Reading passage
There are n people (labeled 0 to n-1) and initially no friendships. Some pairs of people are restricted so that they cannot become friends either directly or indirectly. You are given a list of friendship requests. Process these requests in order and form friendships only when doing so will not indirectly connect any restricted pair. Even if the two users are already connected (directly or indirectly) then the request is considered successful. Return a boolean array indicating the success of each request.

Key Insights

  • Use the Union Find (Disjoint Set Union) data structure to efficiently manage connected components.
  • For each friendship request, check if merging the two components would violate any restriction.
  • To check a restriction, simulate the union by mapping both involved leaders (if they are being merged) to one common representative.
  • Revert or skip the union if any restricted pair would become connected.
  • The constraints are small (n, requests, restrictions up to 1000) so checking all restrictions per request is acceptable.

Space and Time Complexity

Time Complexity: O(R * M * α(n))
  R = number of requests, M = number of restrictions, and α(n) is the inverse Ackermann function (almost constant).
Space Complexity: O(n) for the union-find parent array (plus additional space for restrictions and requests).

Solution

We maintain a union-find (DSU) structure where each node has a parent pointer. For each friend request between u and v:

  1. Find their leaders.
  2. If they are already in the same group, the request is automatically successful.
  3. Otherwise, simulate a merge by assuming both groups are merged. For each restriction [x, y]:   - Compute the effective leader for x and y; if a leader equals either of the two merging leaders, treat it as the new common representative.   - If the effective leaders for x and y become equal after simulation, accepting the request would violate the restriction.
  4. If no violation is found, perform the union and mark the request as successful.
  5. Otherwise, reject the request.

This simulation ensures that merging u and v will not indirectly connect any pair that is restricted.

Provided records
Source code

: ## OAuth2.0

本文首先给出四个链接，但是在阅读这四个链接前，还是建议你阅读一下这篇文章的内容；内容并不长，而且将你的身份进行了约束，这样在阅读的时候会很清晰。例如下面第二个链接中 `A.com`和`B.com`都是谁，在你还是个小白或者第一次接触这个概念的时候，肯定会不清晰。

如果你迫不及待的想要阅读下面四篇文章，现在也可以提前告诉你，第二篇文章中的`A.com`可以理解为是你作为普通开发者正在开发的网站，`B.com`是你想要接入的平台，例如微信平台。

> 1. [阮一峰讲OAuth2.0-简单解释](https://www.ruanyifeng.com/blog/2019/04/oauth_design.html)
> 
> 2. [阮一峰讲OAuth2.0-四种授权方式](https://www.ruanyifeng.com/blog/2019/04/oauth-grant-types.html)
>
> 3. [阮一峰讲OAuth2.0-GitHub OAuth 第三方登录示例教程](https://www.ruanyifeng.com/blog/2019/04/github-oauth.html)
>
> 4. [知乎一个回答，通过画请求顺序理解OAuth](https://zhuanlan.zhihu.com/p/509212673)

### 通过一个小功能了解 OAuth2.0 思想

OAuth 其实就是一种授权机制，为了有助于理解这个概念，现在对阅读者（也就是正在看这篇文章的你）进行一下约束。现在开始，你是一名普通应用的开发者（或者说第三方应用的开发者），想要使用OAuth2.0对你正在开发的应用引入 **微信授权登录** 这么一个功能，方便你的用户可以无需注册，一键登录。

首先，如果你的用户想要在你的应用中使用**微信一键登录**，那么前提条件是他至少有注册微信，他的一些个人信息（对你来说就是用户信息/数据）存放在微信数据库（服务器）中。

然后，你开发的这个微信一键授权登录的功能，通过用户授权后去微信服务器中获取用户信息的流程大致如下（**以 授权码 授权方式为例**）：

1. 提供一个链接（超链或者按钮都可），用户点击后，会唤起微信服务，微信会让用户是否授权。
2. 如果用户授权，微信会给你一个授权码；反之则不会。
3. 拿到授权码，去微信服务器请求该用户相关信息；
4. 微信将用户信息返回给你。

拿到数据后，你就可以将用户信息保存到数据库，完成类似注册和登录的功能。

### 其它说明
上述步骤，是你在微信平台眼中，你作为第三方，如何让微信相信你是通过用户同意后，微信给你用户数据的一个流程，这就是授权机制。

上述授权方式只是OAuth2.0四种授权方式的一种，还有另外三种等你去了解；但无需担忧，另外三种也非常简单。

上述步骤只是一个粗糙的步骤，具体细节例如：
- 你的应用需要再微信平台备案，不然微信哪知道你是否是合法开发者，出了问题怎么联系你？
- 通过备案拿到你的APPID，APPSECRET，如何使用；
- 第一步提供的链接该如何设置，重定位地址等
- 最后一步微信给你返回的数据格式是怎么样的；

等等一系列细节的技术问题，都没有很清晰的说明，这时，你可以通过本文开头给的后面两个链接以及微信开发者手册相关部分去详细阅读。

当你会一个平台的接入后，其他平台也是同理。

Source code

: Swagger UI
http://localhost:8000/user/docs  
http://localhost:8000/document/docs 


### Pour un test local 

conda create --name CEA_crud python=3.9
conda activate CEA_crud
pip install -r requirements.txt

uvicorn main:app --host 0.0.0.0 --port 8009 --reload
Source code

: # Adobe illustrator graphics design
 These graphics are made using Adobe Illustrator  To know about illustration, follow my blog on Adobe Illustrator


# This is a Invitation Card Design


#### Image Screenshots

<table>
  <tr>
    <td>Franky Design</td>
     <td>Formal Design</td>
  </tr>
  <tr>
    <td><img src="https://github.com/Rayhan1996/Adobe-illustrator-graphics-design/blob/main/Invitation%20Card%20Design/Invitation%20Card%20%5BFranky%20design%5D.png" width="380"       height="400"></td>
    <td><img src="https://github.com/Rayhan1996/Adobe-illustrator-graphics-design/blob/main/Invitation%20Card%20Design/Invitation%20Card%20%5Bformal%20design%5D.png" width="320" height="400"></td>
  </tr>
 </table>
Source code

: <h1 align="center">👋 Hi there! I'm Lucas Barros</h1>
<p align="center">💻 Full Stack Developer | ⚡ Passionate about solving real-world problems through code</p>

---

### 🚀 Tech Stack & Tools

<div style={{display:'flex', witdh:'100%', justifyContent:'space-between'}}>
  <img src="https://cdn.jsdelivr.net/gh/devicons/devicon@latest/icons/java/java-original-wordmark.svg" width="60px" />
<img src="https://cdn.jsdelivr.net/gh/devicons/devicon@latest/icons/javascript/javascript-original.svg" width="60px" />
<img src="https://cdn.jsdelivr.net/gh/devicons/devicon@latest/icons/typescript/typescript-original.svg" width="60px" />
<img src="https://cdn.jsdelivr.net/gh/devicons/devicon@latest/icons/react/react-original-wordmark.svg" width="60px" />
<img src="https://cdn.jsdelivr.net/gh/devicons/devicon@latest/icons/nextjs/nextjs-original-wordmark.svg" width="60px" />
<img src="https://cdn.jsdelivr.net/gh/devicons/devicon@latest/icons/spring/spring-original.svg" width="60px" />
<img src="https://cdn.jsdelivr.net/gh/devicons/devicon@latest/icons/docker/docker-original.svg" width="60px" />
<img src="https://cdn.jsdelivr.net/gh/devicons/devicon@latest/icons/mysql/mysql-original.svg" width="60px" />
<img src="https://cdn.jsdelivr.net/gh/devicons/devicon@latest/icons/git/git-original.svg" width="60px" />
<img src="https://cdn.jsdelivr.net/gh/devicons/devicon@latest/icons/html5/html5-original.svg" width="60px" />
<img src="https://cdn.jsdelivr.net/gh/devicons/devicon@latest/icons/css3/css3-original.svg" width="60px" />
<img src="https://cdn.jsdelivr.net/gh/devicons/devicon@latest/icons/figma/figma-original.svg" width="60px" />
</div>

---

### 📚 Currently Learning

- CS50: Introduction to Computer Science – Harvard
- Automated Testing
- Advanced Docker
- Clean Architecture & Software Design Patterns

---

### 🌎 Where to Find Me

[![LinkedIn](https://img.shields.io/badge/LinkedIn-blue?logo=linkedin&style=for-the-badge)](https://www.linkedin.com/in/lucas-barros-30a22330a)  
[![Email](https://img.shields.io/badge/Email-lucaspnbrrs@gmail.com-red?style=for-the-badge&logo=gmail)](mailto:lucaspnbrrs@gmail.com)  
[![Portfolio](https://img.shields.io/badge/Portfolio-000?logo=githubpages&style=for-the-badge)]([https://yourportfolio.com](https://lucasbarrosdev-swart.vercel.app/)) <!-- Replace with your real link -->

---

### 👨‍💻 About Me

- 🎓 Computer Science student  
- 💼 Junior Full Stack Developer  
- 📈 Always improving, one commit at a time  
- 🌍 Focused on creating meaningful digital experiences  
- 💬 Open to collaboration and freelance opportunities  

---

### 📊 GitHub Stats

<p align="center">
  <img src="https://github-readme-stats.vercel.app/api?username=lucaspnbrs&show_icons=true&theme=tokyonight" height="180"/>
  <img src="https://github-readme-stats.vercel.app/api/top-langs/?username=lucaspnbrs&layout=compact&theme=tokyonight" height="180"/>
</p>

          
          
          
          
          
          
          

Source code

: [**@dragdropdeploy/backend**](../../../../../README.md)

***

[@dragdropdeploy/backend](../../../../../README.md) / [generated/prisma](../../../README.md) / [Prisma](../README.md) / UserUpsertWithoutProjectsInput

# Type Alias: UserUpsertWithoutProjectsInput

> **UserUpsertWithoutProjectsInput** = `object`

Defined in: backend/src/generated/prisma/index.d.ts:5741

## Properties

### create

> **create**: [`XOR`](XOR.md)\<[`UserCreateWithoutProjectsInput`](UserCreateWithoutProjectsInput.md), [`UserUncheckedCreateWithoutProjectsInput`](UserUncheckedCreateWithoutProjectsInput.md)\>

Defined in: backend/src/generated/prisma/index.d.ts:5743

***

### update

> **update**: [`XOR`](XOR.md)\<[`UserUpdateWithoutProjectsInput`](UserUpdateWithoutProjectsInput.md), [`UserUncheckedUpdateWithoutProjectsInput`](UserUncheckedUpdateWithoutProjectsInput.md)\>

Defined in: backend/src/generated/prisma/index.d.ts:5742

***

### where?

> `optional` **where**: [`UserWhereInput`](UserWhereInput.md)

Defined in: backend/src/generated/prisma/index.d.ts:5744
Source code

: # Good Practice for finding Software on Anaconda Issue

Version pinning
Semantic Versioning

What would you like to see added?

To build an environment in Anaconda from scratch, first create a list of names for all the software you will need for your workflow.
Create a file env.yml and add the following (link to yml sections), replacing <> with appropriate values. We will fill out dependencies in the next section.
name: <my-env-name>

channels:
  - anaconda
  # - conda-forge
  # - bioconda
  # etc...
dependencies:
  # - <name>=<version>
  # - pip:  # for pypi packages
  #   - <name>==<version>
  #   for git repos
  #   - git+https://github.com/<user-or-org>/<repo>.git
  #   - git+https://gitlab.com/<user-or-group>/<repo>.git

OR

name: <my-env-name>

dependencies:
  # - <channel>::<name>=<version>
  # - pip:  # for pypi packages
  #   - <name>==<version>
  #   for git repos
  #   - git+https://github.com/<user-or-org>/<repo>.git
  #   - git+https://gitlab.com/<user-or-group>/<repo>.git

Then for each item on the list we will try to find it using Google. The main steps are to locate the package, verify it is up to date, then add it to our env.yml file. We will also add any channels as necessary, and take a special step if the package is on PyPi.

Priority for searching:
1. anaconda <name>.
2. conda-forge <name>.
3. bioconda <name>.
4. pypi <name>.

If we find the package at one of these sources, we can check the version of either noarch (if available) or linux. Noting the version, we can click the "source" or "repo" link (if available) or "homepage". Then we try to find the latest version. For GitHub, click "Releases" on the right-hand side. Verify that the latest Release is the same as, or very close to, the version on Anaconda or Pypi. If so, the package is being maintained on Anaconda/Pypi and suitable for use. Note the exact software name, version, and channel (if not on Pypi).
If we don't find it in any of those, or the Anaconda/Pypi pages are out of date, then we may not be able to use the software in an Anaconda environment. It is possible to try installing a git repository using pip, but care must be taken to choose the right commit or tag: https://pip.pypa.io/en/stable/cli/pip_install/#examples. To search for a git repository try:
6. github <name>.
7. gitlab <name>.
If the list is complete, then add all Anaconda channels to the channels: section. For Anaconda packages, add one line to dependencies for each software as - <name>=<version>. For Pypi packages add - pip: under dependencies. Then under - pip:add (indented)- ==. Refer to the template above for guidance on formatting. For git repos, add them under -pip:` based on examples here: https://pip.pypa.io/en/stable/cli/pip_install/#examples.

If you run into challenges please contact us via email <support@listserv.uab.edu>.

Required action
Resume the write-up on handling friend requests under restrictions with union-find, starting right after its last sentence.

Task response
Code Solutions

# Python solution with detailed comments

class DSU:
    # Initialize DSU for n elements
    def __init__(self, n):
        self.parent = list(range(n))
    
    def find(self, x):
        # Path compression technique
        if self.parent[x] != x:
            self.parent[x] = self.find(self.parent[x])
        return self.parent[x]
    
    def union(self, x, y):
        # Union by setting parent's representative of y to x
        self.parent[self.find(y)] = self.find(x)

def processRequests(n, restrictions, requests):
    dsu = DSU(n)
    result = []
    
    for u, v in requests:
        # Find current leaders for u and v.
        leaderU = dsu.find(u)
        leaderV = dsu.find(v)
        
        # If already in the same component, it's automatically successful.
        if leaderU == leaderV:
            result.append(True)
            continue
        
        # Assume we want to merge leaderV into leaderU.
        can_merge = True
        # Check each restriction for potential conflict
        for x, y in restrictions:
            # Find the current leaders for x and y.
            leaderX = dsu.find(x)
            leaderY = dsu.find(y)
            
            # Simulate the union:
            # If x's leader is one of the merging groups, then in the merged component the leader becomes leaderU.
            if leaderX == leaderU or leaderX == leaderV:
                simulatedLeaderX = leaderU
            else:
                simulatedLeaderX = leaderX
            
            # Similarly, assign simulated leader for y.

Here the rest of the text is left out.